- Task to complete
Report, copied in full, every line in the material below that contains the word "elbow".

- Input material
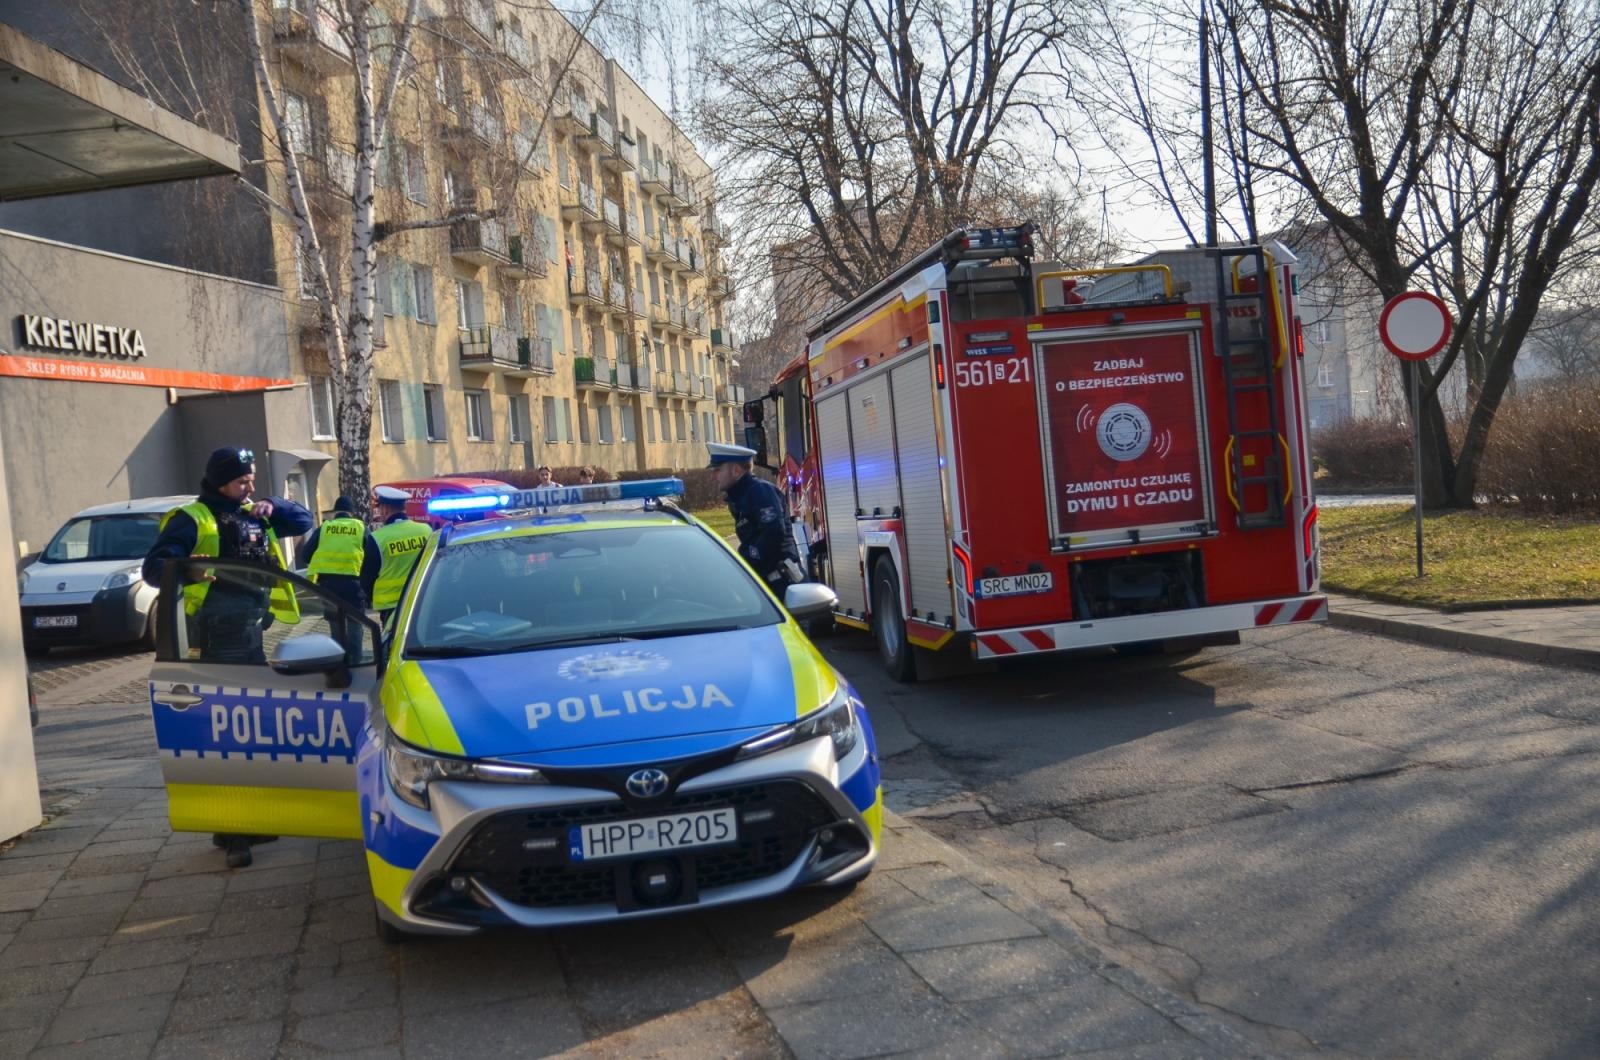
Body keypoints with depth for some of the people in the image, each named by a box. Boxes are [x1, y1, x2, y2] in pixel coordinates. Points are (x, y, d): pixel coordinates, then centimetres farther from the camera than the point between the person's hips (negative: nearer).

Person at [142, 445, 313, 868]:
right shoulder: (192, 519, -5)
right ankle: (229, 829, -3)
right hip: (217, 639, -8)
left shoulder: (254, 515, 14)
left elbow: (304, 522, 22)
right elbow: (154, 566, -14)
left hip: (252, 635, 8)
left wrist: (273, 507, 3)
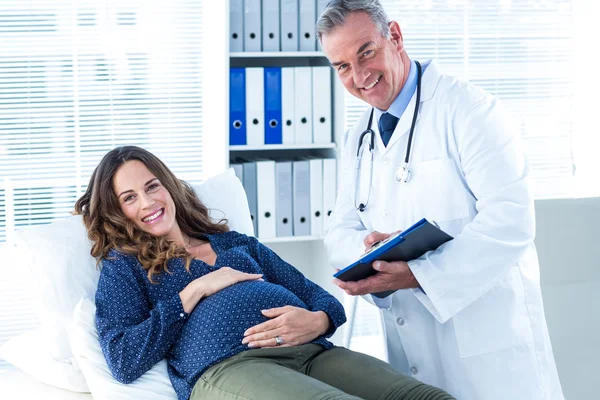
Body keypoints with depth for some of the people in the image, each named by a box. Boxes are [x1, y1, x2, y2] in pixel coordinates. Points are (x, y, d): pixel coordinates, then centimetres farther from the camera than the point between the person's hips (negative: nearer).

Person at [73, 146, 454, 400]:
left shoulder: (238, 244, 32)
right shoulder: (125, 265, 21)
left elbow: (320, 296, 24)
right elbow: (123, 360, 4)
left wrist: (317, 321, -2)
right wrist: (193, 292, 2)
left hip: (310, 349, 5)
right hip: (225, 365, -5)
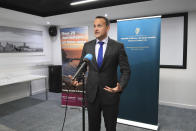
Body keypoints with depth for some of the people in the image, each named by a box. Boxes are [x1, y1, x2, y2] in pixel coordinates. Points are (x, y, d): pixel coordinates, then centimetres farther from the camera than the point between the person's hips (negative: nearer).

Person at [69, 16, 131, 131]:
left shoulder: (118, 46, -7)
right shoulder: (87, 46, 3)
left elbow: (126, 70, -6)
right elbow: (82, 66, 10)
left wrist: (121, 86, -22)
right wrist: (77, 79, -9)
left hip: (110, 94, -2)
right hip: (91, 94, 3)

- Answer to the problem
left elbow: (304, 522, 22)
right elbow: (154, 566, -14)
left elbow: (320, 296, 24)
right elbow: (123, 360, 4)
left elbow: (126, 70, -6)
right elbow: (82, 66, 10)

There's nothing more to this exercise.